◆ Task brief ◆
Read the data below line by line and copy each one with "roads" in it.

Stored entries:
::::::
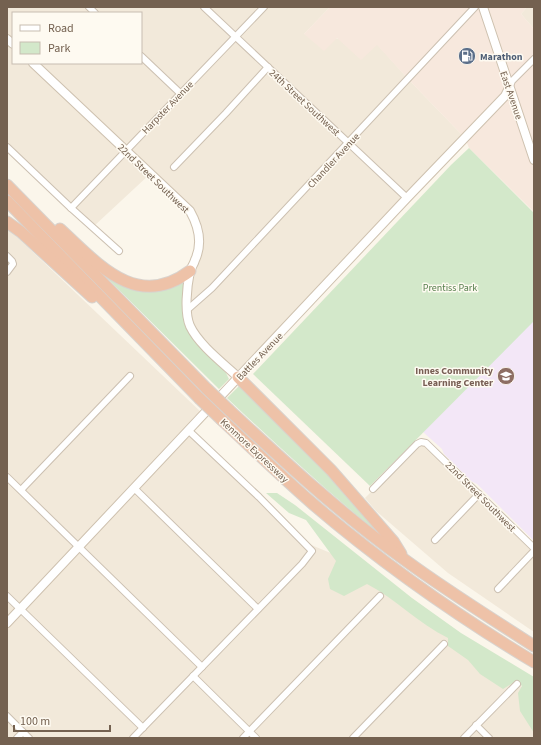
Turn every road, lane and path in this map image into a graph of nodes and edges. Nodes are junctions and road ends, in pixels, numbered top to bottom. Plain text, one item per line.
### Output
1 (204, 7) edge
2 (264, 7) edge
3 (475, 7) edge
4 (483, 7) edge
5 (235, 36) junction
6 (142, 57) edge
7 (534, 59) edge
8 (34, 64) edge
9 (268, 67) junction
10 (509, 88) junction
11 (181, 94) junction
12 (349, 143) junction
13 (7, 147) edge
14 (125, 150) junction
15 (534, 160) edge
16 (174, 167) dead end
17 (7, 181) edge
18 (7, 185) edge
19 (407, 198) junction
20 (7, 201) edge
21 (71, 208) junction
22 (7, 222) edge
23 (119, 251) dead end
24 (7, 256) edge
25 (190, 271) junction
26 (7, 272) edge
27 (187, 310) junction
28 (152, 349) junction
29 (130, 376) dead end
30 (238, 377) junction
31 (188, 430) junction
32 (7, 476) edge
33 (134, 488) junction
34 (373, 489) dead end
35 (21, 490) junction
36 (479, 494) junction
37 (435, 540) dead end
38 (78, 547) junction
39 (534, 550) edge
40 (404, 560) junction
41 (498, 589) dead end
42 (7, 596) edge
43 (380, 596) dead end
44 (20, 609) junction
45 (258, 609) junction
46 (7, 623) edge
47 (444, 644) dead end
48 (534, 646) edge
49 (534, 662) edge
50 (202, 667) junction
51 (193, 676) junction
52 (517, 684) dead end
53 (7, 716) edge
54 (476, 726) junction
55 (143, 728) junction
56 (249, 731) junction
57 (23, 732) junction
58 (356, 737) edge
59 (17, 738) edge
60 (29, 738) edge
61 (133, 738) edge
62 (243, 738) edge
63 (256, 738) edge
64 (464, 738) edge
65 (489, 738) edge

1 - 5 street, 24th Street Southwest
2 - 5 street, Harpster Avenue
3 - 12 street, Chandler Avenue
4 - 10 street, East Avenue
5 - 9 street, 24th Street Southwest
5 - 11 street, Harpster Avenue
6 - 11 street
7 - 10 street
8 - 14 street, 22nd Street Southwest
9 - 12 street, 24th Street Southwest
9 - 16 street
10 - 15 street, East Avenue
10 - 19 street, Battles Avenue
11 - 14 street, Harpster Avenue
12 - 19 street, 24th Street Southwest
12 - 27 street, Chandler Avenue
13 - 21 street
14 - 21 street, Harpster Avenue
14 - 25 street, 22nd Street Southwest
17 - 25 highway
18 - 40 highway, Kenmore Expressway, bridge
19 - 30 street, Battles Avenue
20 - 28 highway, Kenmore Expressway
21 - 23 street
22 - 28 highway
24 - 26 street
25 - 27 street, 22nd Street Southwest
27 - 30 street, 22nd Street Southwest
28 - 49 highway, Kenmore Expressway, bridge
29 - 35 street
30 - 31 street, Battles Avenue
30 - 40 highway
31 - 33 street, Battles Avenue
31 - 45 street
32 - 35 street
33 - 38 street, Battles Avenue
33 - 45 street
34 - 36 street, 22nd Street Southwest
35 - 38 street
36 - 37 street
36 - 39 street, 22nd Street Southwest
38 - 44 street, Battles Avenue
38 - 50 street
39 - 41 street
40 - 48 highway, Kenmore Expressway
42 - 44 street
43 - 56 street
44 - 46 street, Battles Avenue
44 - 55 street
45 - 50 street
47 - 58 street
50 - 51 street
51 - 55 street
51 - 56 street
52 - 54 street
53 - 57 street
54 - 64 street
54 - 65 street
55 - 61 street
56 - 62 street
56 - 63 street
57 - 59 street
57 - 60 street

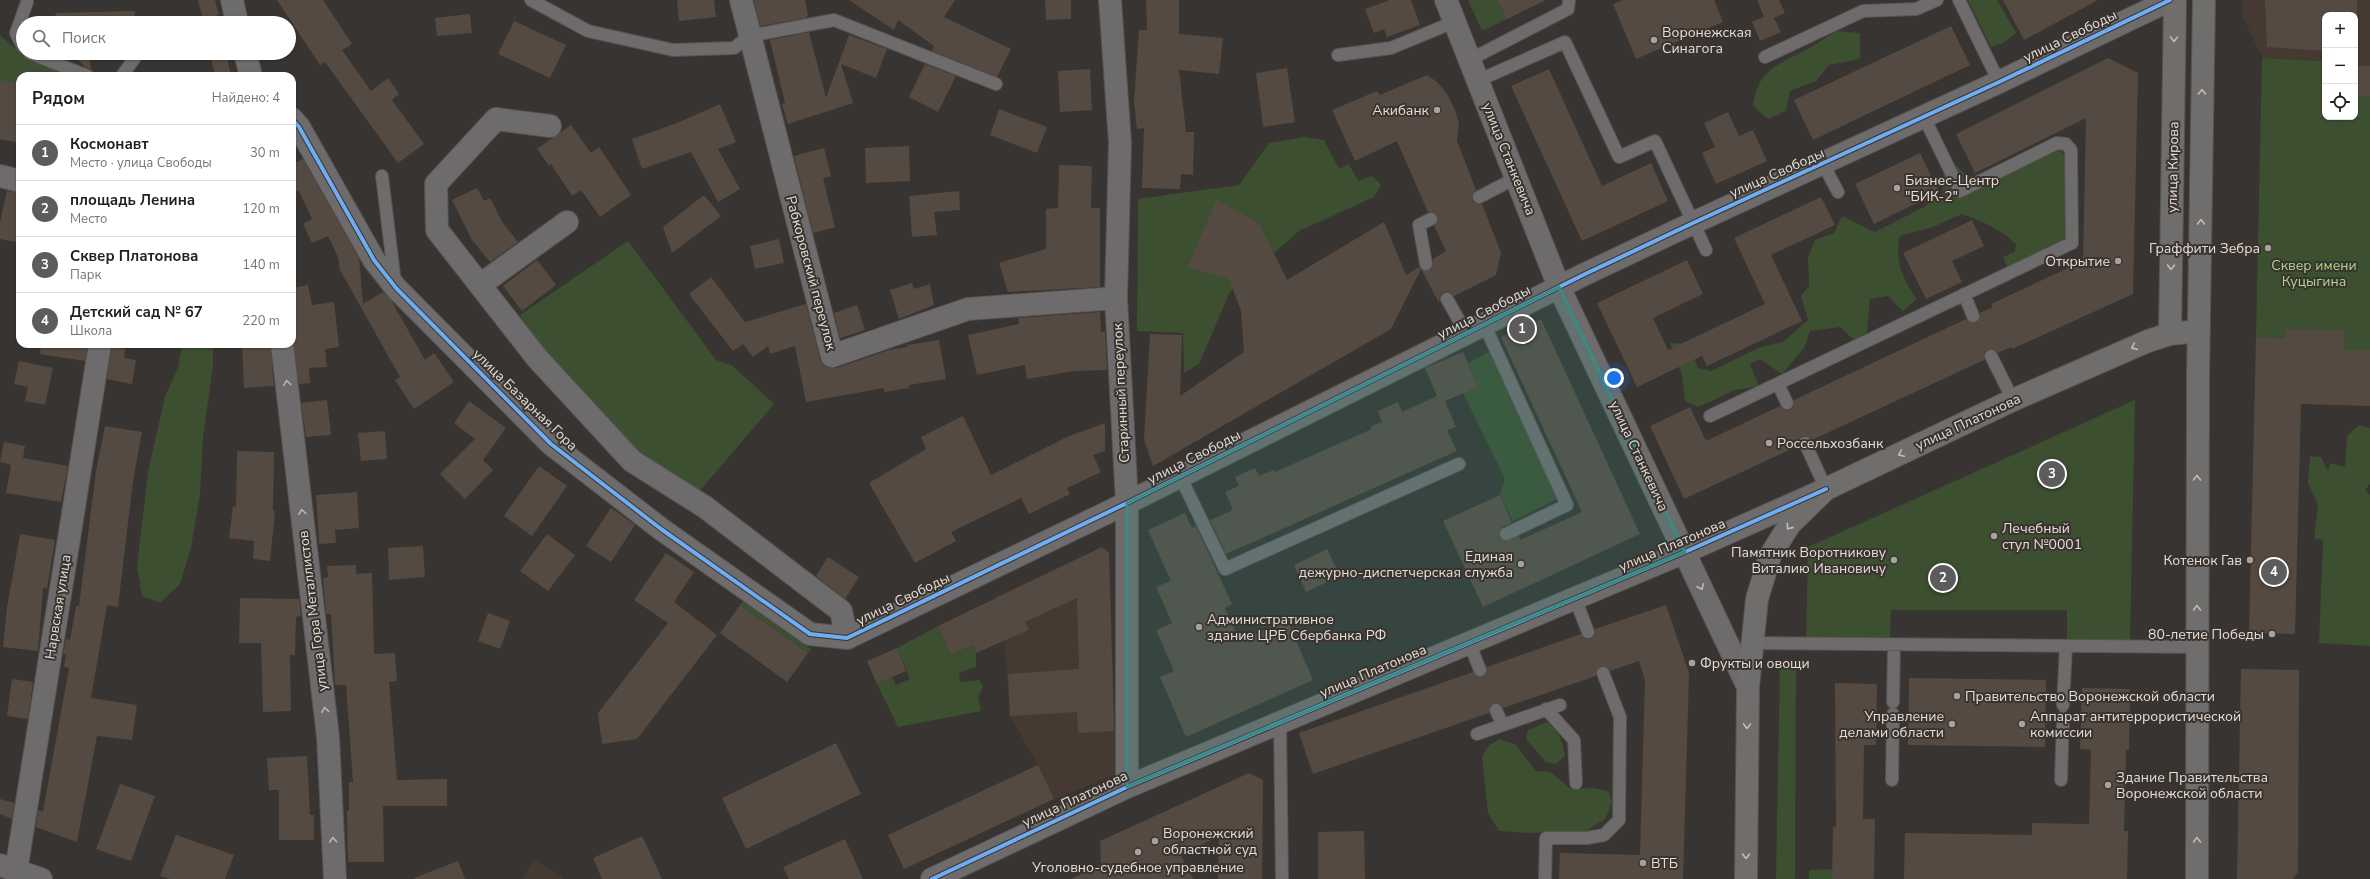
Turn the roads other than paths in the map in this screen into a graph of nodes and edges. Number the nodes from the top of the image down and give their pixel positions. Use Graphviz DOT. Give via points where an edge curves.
graph roads {
  1 [pos="232,0"];
  2 [pos="531,0"];
  3 [pos="741,0"];
  4 [pos="1110,0"];
  5 [pos="1446,0"];
  6 [pos="1569,0"];
  7 [pos="1937,0"];
  8 [pos="1959,0"];
  9 [pos="2170,0"];
  10 [pos="2175,0"];
  11 [pos="2204,0"];
  12 [pos="27,2"];
  13 [pos="22,16"];
  14 [pos="236,16"];
  15 [pos="1454,22"];
  16 [pos="749,36"];
  17 [pos="1338,55"];
  18 [pos="1765,57"];
  19 [pos="48,60"];
  20 [pos="133,60"];
  21 [pos="1469,60"];
  22 [pos="78,72"];
  23 [pos="125,72"];
  24 [pos="1478,81"];
  25 [pos="1999,82"];
  26 [pos="996,84"];
  27 [pos="1924,117"];
  28 [pos="296,124"];
  29 [pos="550,126"];
  30 [pos="1823,164"];
  31 [pos="0,176"];
  32 [pos="382,176"];
  33 [pos="1516,178"];
  34 [pos="16,180"];
  35 [pos="1838,192"];
  36 [pos="1479,197"];
  37 [pos="1431,219"];
  38 [pos="567,222"];
  39 [pos="1693,222"];
  40 [pos="1706,250"];
  41 [pos="1426,264"];
  42 [pos="480,285"];
  43 [pos="1559,287"];
  44 [pos="396,288"];
  45 [pos="1964,294"];
  46 [pos="1116,298"];
  47 [pos="1447,300"];
  48 [pos="1973,316"];
  49 [pos="1475,329"];
  50 [pos="2199,331"];
  51 [pos="2170,334"];
  52 [pos="99,348"];
  53 [pos="282,348"];
  54 [pos="1991,356"];
  55 [pos="1778,384"];
  56 [pos="2013,400"];
  57 [pos="1787,403"];
  58 [pos="1710,416"];
  59 [pos="1805,443"];
  60 [pos="1459,464"];
  61 [pos="1180,476"];
  62 [pos="1826,489"];
  63 [pos="1127,503"];
  64 [pos="1506,534"];
  65 [pos="1685,552"];
  66 [pos="1575,598"];
  67 [pos="1588,632"];
  68 [pos="810,634"];
  69 [pos="847,638"];
  70 [pos="1469,642"];
  71 [pos="1752,643"];
  72 [pos="1894,645"];
  73 [pos="2066,646"];
  74 [pos="2197,647"];
  75 [pos="1480,670"];
  76 [pos="1603,673"];
  77 [pos="1748,687"];
  78 [pos="1893,702"];
  79 [pos="1560,704"];
  80 [pos="2063,704"];
  81 [pos="1546,709"];
  82 [pos="1496,710"];
  83 [pos="1893,714"];
  84 [pos="2063,718"];
  85 [pos="1280,722"];
  86 [pos="1502,724"];
  87 [pos="1476,734"];
  88 [pos="1892,780"];
  89 [pos="2061,780"];
  90 [pos="1576,783"];
  91 [pos="1127,787"];
  92 [pos="8,868"];
  93 [pos="41,879"];
  94 [pos="335,879"];
  95 [pos="932,879"];
  96 [pos="1282,879"];
  97 [pos="1545,879"];
  98 [pos="1746,879"];
  99 [pos="2197,879"];
  1 -- 14 [label="street"];
  2 -- 16 [label="lane" via="588,31 673,50 734,48"];
  3 -- 16 [label="street, Рабкоровский переулок"];
  4 -- 46 [label="street, Старинный переулок" via="1120,143"];
  5 -- 15 [label="street, улица Станкевича"];
  6 -- 21 [label="lane" via="1568,9"];
  7 -- 18 [label="lane" via="1916,9 1863,11"];
  8 -- 25 [label="lane"];
  9 -- 25 [label="street, улица Свободы"];
  10 -- 51 [label="main road, улица Кирова, one-way"];
  50 -- 11 [label="main road, улица Кирова, one-way"];
  12 -- 13 [label="lane"];
  15 -- 17 [label="lane" via="1390,48"];
  15 -- 21 [label="street, улица Станкевича"];
  16 -- 26 [label="lane" via="834,20"];
  16 -- 46 [label="street, Рабкоровский переулок" via="832,356 968,309"];
  19 -- 22 [label="lane"];
  20 -- 23 [label="lane"];
  21 -- 24 [label="street, улица Станкевича"];
  24 -- 33 [label="street, улица Станкевича"];
  24 -- 39 [label="lane" via="1565,42 1618,157 1655,141"];
  25 -- 27 [label="street, улица Свободы"];
  27 -- 30 [label="street, улица Свободы"];
  27 -- 45 [label="lane" via="1960,191 2057,143 2066,144 2071,150 2072,243"];
  28 -- 44 [label="street, улица Базарная Гора" via="337,191 374,260"];
  29 -- 42 [label="street" via="496,119 436,184 437,230"];
  30 -- 35 [label="lane"];
  30 -- 39 [label="street, улица Свободы"];
  31 -- 34 [label="street"];
  32 -- 44 [label="lane"];
  33 -- 36 [label="lane"];
  33 -- 43 [label="street, улица Станкевича"];
  37 -- 41 [label="lane" via="1419,225"];
  38 -- 42 [label="street"];
  39 -- 40 [label="lane"];
  39 -- 43 [label="street, улица Свободы"];
  42 -- 69 [label="street" via="537,358 632,461 706,507 841,611"];
  43 -- 49 [label="street, улица Свободы"];
  43 -- 65 [label="street, улица Станкевича"];
  44 -- 68 [label="street, улица Базарная Гора" via="551,444 661,529"];
  45 -- 48 [label="lane"];
  45 -- 55 [label="lane"];
  46 -- 63 [label="street, Старинный переулок"];
  47 -- 49 [label="lane"];
  49 -- 61 [label="street, улица Свободы"];
  49 -- 64 [label="lane" via="1567,505"];
  50 -- 51 [label="main road, улица Платонова"];
  74 -- 50 [label="main road, улица Кирова, one-way"];
  51 -- 56 [label="main road, улица Платонова, one-way" via="2148,341"];
  52 -- 92 [label="street, Нарвская улица"];
  94 -- 53 [label="street, улица Гора Металлистов, one-way" via="328,737"];
  54 -- 56 [label="lane"];
  55 -- 57 [label="lane"];
  55 -- 58 [label="lane"];
  56 -- 62 [label="main road, улица Платонова, one-way"];
  59 -- 62 [label="lane"];
  60 -- 61 [label="lane" via="1225,569"];
  61 -- 63 [label="street, улица Свободы"];
  62 -- 65 [label="street, улица Платонова"];
  62 -- 71 [label="main road, one-way" via="1790,524 1770,556 1757,599"];
  63 -- 69 [label="street, улица Свободы"];
  63 -- 91 [label="street, Старинный переулок"];
  65 -- 66 [label="street, улица Платонова"];
  65 -- 77 [label="street, улица Станкевича, one-way"];
  66 -- 67 [label="lane"];
  66 -- 70 [label="street, улица Платонова"];
  68 -- 69 [label="street, улица Свободы"];
  70 -- 75 [label="lane"];
  70 -- 85 [label="street, улица Платонова"];
  71 -- 72 [label="lane"];
  71 -- 77 [label="main road"];
  72 -- 73 [label="lane"];
  72 -- 78 [label="lane"];
  73 -- 74 [label="lane"];
  73 -- 80 [label="lane"];
  99 -- 74 [label="main road, улица Кирова, one-way"];
  76 -- 97 [label="lane" via="1620,717 1619,820 1604,835 1587,838 1546,838"];
  77 -- 98 [label="main road, one-way"];
  79 -- 81 [label="lane"];
  81 -- 86 [label="lane"];
  81 -- 90 [label="lane" via="1574,740"];
  82 -- 86 [label="lane"];
  83 -- 88 [label="lane"];
  84 -- 89 [label="lane"];
  85 -- 91 [label="street, улица Платонова"];
  85 -- 96 [label="lane"];
  86 -- 87 [label="lane"];
  91 -- 95 [label="street, улица Платонова"];
  92 -- 93 [label="street"];
}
::::::
◆ Exercise result ◆
Turn the roads other than paths in the map in this screen into a graph of nodes and edges. Number the nodes from the top of the image down and give their pixel positions. Use Graphviz DOT. Give via points where an edge curves.
graph roads {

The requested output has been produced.